The appellant's third assignment of error is overruled.
The fourth assignment of error:
THE TRIAL COURT ERRED IN FAILING TO AWARD PRE-JUDGMENT INTEREST AS CALLED FOR IN THE ORIGINAL CONTRACT.
The appellant asserts that he is entitled to prejudgment interest on the contract and that the amount is easily ascertainable. The appellee argues that the appellant failed to introduce any evidence as to how to calculate the amount of interest.
This court must agree with the appellee, the record is devoid of any evidence as to how to calculate the prejudgment interest and on what amount. Stevens Skin Softeners, Inc. v. Revco Drug Stores, Inc. (1997),121 Ohio App.3d 212.
The appellant's fourth assignment of error is overruled.
The fifth assignment of error:
THE TRIAL COURT ERRED IN REDUCING THE AMOUNT OF THE AWARD BY $11,415 FOR RENTS RECEIVED BY APPELLANT.
The appellant asserts that the trial court erred in deducting the total rents collected for the 1993 year from his damages award. The appellees were to have performed on the contract by July 13, 1993, and the appellant asserts that rents received by him prior to that date should not have been subtracted from his award. The appellant also argues that the rents should be offset by the amount he paid on the mortgages.
This court notes that the appellant failed to introduce any evidence as to how much money he collected in rent prior and subsequent to the date the sale was to have closed. The record contains evidence that the appellant did not notify the tenants that they were to vacate the premises until May 10, 1994. The letter to the tenants states that rent was required for one-half of June should anyone choose to remain until June 15, 1994.
From this evidence, and absent any evidence to the contrary, the court was entitled to believe that the appellant collected rent on the property through the entire first half of 1994. As the court noted in its findings of facts and conclusions of law, the $11,415 is the only figure given for rents, but the Court believes this is not a full accounting for same. The court did not err in using the only figure provided by the appellant when it appears that the appellant continued to collect rent from tenants long after the closing date had passed. Finally, the appellant is incorrect in stating that rents should have been offset by the mortgage payments because he recouped the mortgage payments as a part of the total damage award against the appellees.
The appellant's fifth assignment of error is overruled.
This cause is affirmed as modified.
The court finds there were reasonable grounds for this appeal. It is, therefore, considered that said appellant(s) and appellee(s) each pay one-half of the costs herein.
It is ordered that a special mandate be sent to said court to carry this judgment into execution.
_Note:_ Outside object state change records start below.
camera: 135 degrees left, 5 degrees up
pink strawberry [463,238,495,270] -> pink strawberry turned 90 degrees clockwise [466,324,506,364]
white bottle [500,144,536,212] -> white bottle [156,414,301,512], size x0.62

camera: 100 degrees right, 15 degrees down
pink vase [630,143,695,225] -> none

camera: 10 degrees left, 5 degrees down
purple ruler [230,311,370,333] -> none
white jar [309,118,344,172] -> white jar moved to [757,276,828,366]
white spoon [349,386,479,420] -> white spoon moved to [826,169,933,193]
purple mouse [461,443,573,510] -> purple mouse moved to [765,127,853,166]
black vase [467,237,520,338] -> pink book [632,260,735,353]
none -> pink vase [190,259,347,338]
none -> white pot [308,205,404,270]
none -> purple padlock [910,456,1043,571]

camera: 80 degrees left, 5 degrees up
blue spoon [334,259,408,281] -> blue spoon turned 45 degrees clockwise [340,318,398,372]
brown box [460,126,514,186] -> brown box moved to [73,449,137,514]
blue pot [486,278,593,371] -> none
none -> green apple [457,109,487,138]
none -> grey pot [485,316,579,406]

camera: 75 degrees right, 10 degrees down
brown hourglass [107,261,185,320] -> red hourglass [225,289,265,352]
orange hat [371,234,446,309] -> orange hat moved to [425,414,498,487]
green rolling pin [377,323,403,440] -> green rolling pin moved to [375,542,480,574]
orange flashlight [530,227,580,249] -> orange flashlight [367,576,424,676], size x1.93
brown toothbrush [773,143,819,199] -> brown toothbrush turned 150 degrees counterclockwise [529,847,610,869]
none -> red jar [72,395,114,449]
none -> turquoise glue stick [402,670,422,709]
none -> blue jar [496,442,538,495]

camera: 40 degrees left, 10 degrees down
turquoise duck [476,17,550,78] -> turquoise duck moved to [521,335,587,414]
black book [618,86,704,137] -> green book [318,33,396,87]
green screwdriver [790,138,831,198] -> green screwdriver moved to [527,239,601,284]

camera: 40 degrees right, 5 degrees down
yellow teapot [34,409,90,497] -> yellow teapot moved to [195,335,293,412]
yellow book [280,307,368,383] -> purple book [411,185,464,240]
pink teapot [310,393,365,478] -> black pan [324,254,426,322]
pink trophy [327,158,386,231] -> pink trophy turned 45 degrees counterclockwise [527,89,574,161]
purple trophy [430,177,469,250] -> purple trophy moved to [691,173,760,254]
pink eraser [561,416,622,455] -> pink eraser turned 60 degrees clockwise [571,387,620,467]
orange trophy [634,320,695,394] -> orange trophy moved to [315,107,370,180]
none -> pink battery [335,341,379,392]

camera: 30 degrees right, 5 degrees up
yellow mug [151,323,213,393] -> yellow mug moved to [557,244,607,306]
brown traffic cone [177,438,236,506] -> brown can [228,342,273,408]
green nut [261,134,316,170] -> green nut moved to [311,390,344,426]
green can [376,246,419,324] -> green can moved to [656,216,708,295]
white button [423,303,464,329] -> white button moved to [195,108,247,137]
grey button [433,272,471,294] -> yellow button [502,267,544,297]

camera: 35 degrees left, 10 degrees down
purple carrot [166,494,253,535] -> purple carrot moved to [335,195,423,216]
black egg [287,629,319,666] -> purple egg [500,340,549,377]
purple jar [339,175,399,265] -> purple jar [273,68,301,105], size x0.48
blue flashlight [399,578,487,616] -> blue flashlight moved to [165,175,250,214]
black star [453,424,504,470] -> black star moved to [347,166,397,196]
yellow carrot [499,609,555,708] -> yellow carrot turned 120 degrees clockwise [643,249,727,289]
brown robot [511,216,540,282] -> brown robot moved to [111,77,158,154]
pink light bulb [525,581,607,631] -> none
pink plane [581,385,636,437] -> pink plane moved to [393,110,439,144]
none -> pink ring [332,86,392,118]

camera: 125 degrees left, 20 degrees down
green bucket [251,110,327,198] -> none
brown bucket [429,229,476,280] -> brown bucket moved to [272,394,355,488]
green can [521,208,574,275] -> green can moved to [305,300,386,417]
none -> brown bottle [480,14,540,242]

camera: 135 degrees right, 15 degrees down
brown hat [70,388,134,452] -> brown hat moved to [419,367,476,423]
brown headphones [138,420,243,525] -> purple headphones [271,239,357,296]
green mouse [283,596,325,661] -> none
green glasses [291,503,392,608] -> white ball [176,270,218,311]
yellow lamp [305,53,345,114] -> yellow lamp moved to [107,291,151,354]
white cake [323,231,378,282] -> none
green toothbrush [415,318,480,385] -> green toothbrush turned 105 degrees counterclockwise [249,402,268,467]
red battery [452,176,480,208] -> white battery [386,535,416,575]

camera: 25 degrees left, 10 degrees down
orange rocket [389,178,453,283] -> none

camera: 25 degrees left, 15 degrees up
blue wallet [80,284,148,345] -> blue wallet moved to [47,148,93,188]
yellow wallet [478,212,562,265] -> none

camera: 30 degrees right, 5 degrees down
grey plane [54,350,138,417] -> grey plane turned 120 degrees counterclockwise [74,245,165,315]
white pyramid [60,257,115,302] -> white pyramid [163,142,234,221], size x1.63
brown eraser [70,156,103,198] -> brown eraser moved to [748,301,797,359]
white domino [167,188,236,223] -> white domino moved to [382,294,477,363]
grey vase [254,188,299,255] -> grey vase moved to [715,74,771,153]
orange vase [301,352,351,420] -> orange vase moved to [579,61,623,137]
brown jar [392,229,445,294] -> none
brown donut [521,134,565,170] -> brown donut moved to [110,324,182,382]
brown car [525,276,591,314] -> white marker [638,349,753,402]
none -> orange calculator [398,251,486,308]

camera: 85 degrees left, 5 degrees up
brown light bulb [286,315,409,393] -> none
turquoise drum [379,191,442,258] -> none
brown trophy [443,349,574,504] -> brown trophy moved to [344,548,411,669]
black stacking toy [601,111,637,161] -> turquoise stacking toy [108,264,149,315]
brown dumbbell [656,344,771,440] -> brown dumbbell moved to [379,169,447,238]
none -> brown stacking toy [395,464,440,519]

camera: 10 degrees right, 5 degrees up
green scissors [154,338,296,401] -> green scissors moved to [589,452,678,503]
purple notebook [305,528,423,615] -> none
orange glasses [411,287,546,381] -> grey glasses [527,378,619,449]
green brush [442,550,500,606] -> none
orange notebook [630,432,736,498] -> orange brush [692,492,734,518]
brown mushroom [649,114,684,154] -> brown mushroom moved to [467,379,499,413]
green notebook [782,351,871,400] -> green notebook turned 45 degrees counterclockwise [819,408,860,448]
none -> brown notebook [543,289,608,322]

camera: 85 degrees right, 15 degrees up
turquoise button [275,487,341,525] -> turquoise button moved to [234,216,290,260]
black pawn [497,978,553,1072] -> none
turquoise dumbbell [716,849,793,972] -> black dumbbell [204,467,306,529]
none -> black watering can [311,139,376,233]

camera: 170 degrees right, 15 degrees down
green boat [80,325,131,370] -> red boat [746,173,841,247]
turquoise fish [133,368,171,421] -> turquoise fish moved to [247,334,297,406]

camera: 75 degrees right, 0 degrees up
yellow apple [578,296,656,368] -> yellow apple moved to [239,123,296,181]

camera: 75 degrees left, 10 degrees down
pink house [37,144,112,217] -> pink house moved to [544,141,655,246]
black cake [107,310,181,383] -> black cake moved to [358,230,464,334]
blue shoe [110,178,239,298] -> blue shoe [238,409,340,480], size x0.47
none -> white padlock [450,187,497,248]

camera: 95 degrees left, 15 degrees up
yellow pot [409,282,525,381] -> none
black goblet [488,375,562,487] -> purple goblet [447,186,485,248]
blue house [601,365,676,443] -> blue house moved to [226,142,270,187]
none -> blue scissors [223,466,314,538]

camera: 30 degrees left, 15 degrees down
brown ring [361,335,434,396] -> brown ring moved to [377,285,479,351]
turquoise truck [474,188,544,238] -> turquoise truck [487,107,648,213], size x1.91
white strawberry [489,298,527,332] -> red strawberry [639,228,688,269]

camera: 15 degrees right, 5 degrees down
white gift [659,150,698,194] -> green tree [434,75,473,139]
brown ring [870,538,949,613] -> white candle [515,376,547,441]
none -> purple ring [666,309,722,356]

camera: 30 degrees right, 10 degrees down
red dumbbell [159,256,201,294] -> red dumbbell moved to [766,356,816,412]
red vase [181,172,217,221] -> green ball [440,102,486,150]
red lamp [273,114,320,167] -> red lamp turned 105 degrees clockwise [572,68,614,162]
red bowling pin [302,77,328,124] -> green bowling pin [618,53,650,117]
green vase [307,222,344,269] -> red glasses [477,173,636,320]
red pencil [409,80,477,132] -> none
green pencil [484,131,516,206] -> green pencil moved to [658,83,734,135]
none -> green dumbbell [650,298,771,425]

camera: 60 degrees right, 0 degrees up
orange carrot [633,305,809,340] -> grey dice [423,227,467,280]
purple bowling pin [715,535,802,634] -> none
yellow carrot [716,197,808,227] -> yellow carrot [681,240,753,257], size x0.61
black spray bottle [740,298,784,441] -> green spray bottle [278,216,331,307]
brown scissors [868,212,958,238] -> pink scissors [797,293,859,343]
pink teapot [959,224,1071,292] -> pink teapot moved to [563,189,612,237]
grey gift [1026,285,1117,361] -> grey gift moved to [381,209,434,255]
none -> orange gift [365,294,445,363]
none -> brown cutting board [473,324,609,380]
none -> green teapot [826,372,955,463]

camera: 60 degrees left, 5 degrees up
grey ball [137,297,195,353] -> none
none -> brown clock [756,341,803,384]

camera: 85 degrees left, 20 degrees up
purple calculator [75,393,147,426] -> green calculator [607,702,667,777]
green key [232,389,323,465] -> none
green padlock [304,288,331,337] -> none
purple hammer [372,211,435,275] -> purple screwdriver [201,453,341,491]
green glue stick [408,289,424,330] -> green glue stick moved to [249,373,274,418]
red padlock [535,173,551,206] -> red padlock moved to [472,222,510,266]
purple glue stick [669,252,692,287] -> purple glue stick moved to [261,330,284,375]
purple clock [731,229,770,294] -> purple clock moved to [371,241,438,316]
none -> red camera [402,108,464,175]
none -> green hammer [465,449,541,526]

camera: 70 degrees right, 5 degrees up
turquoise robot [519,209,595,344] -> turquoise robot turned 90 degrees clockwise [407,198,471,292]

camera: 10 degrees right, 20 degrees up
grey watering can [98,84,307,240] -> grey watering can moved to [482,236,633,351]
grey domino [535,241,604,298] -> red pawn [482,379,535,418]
A certified copy of this entry shall constitute the mandate pursuant to Rule 27 of the Rules of Appellate Procedure. Exceptions.
PATRICIA A. BLACKMON, J., and JAMES M. PORTER, J., CONCUR.
_________________________________ JAMES D. SWEENEY, PRESIDING JUDGE
1 The appellant incorrectly argues that the appellees failed to plead the affirmative defense of mitigation in a pleading. The defense of mitigation was raised by the appellees in the answer to the amended complaint.